# [Assignment]
The records below are to be written out exactly, with every picture omitted.

• • • •

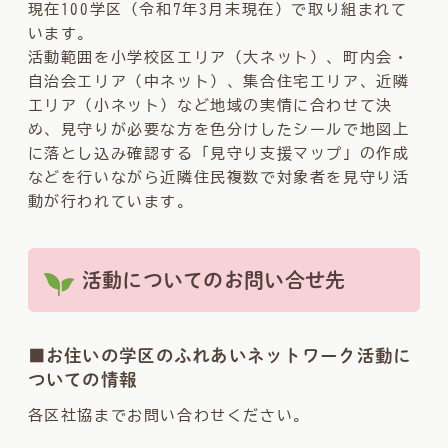
現在100学区（令和7年3月末現在）で取り組まれて
います。
活動範囲を小学校区エリア（大ネット）、町内会・
自治会エリア（中ネット）、集合住宅エリア、近隣
エリア（小ネット）など地域の実情に合わせて決
め、見守りが必要な方を色分けしたシールで地図上
に落とし込み確認する「見守り支援マップ」の作成
などを行いながら近隣住民複数で対象者を見守り活
動が行われています。
活動についてのお問い合せ先
■お住いの学区のふれあいネットワーク活動に
ついての情報
各区社協までお問い合わせください。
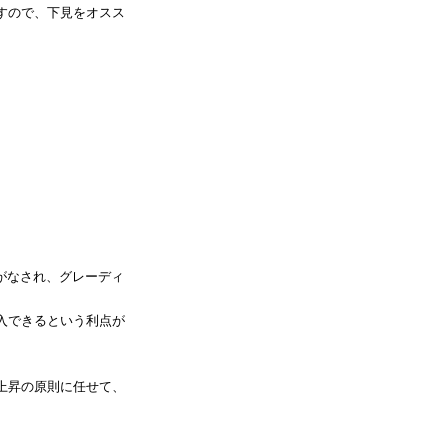
すので、下見をオスス
等がなされ、グレーディ
入できるという利点が
上昇の原則に任せて、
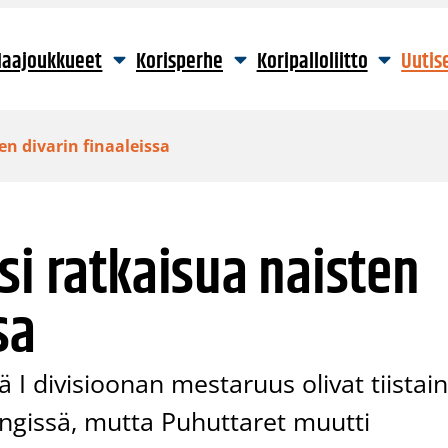
aajoukkueet
Korisperhe
Koripalloliitto
Uutis
en divarin finaaleissa
si ratkaisua naisten
sa
 I divisioonan mestaruus olivat tiistai
singissä, mutta Puhuttaret muutti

• • • •

# [Finished task]
現在100学区（令和7年3月末現在）で取り組まれて
います。
活動範囲を小学校区エリア（大ネット）、町内会・
自治会エリア（中ネット）、集合住宅エリア、近隣
エリア（小ネット）など地域の実情に合わせて決
め、見守りが必要な方を色分けしたシールで地図上
に落とし込み確認する「見守り支援マップ」の作成
などを行いながら近隣住民複数で対象者を見守り活
動が行われています。
活動についてのお問い合せ先
■お住いの学区のふれあいネットワーク活動に
ついての情報
各区社協までお問い合わせください。
すので、下見をオスス
等がなされ、グレーディ
入できるという利点が
上昇の原則に任せて、
aajoukkueet
Korisperhe
Koripalloliitto
Uutis
en divarin finaaleissa
si ratkaisua naisten
sa
 I divisioonan mestaruus olivat tiistai
singissä, mutta Puhuttaret muutti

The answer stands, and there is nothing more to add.